Forget Janu-worry focus on being financially responsible all year round
As I compile this article, most South Africans are back to work, and most schools have opened. It is now time to forget Janu-worry and say hello to Janu-merry. Last year was a challenging year indeed and it felt as if Santa Claus was not the usual jovial fellow. We however weathered the Omicron variant in a pragmatic manner. Another positive side is that the financial markets ended 2021 with appealing gains. For example, the FTSE/JSE Africa All Share Index ended the year with a stellar return of 29.2%, with December alone posting a 4.8% return.
It seems happy days are here again, and we need to continue to be financially responsible. The real secret to personal finance isn’t some sort of financial mystery. It isn’t finding some loophole or discovering some magical “system” that will get your life in order. Rather, it’s about following straightforward principles day in and day out that inevitably guide you to a better financial state.
Addressing the holiday “black tax” as we approach the Easter Holidays
There is a trend in South Africa where many of us work far from where we grew up, and come the holiday season, we pack our bags and head back home. Spending money on family is something that’s expected in African households. It’s prevalent within the black culture. I think it’s more about how you have been brought up and if you’re part of a family structure where you’re expected to reciprocate in terms of giving.

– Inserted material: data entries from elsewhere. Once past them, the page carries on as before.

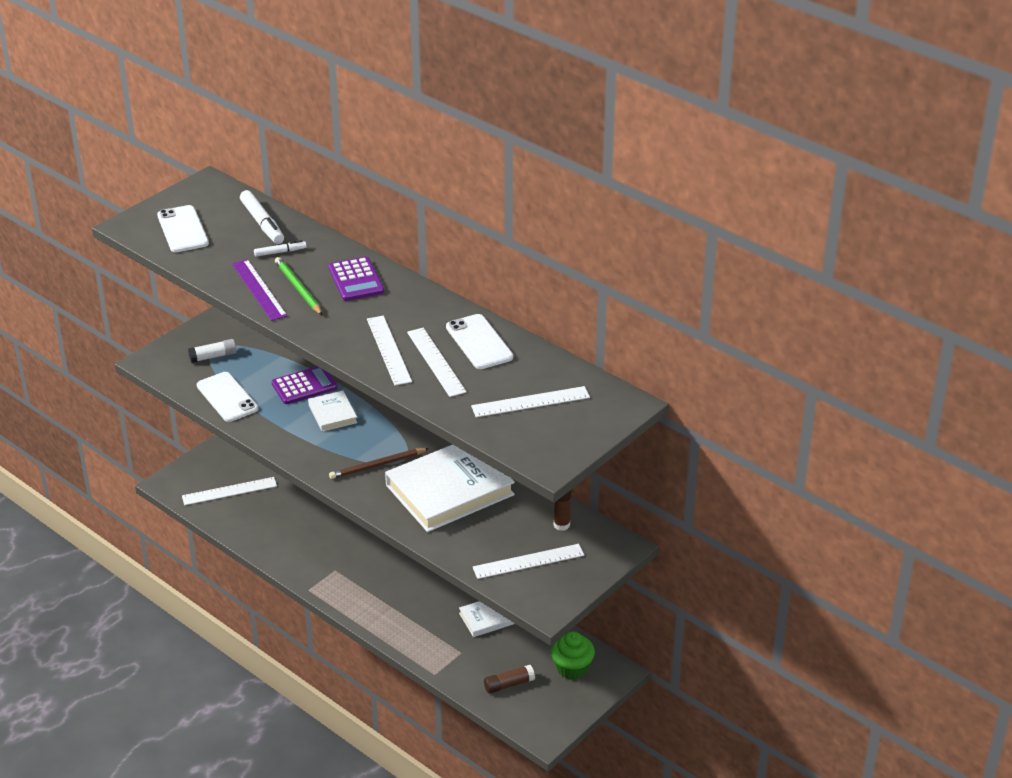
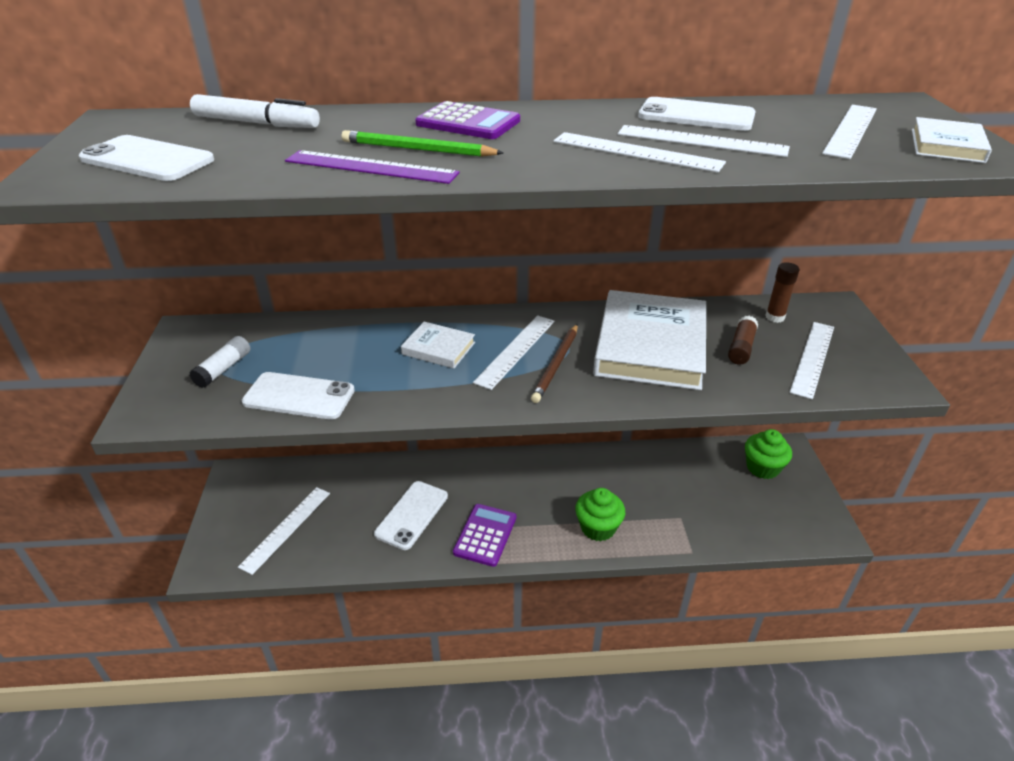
camera: 45 degrees left, 0 degrees up
white marker [254,240,307,257] -> none
purple calculator [272,366,338,404] -> purple calculator moved to [453,504,516,567]
white book [459,601,515,637] -> white book moved to [912,117,992,163]
brown glue stick [484,665,535,694] -> brown glue stick moved to [728,316,758,365]
none -> white phone [374,481,448,550]
none -> white ruler [473,315,554,390]
none -> green cupcake [575,488,625,541]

If you’re financially savvy, you would have planned for various holidays by now. As we continue with our daily chores, we should keep in mind the upcoming Easter holidays and the related black tax.
It’s hard to say ‘no’ sometimes to family, particularly around the time of the holiday seasons because everyone is in such a happy mood. You don’t want to be discussing budgets and funds. At the beginning of the year, try to set up a separate savings account just for gift-giving contributions, and come holiday season, it’s hoped that the savings account would have accumulated a reasonable amount. It boils down to planning and budgeting.
The South African Savings Institute provides the following holiday season’s logical considerations:
- If you did not save, don’t borrow to spend
- If you did not budget for a holiday season’s trip, stay at home
- Make the season’s gifts instead of buying them, it puts more heart to the gift
- Invest in money boxes for children
- Avoid buying on impulse, resist those sale signs
- When you see sale, think SAVE
This brings me to the commonly known approach during this time of the year. Resolutions provide a yardstick and tangible motivation to tread forward into the year.
A credible resolution should contain the following ingredients:
Picking one thing, planning ahead, anticipating problems, picking a start date, going for it, accepting failure and planning rewards for good financial behavior.
An article I read in one of the blogs had this to say: “If you give yourself 30 days to clean your home, it will take you 30 days, but if you give yourself 3 hours, it will take you 3 hours. The same applies to your goals, ambitions and potential”
Financial Planning is deeply connected to all aspects of modern life, so we should not isolate it. Depending on one’s financial position and/or health, a financial planning resolution could entail picking one thing in your financial affairs that you need to improve.
Failing to plan can result in devastating financial choices that could cause you to fall into debt. The best way to survive the holiday season is to ensure that you have enough money to get you through 2022. Personal finance success is a long march and is all about taking good steps.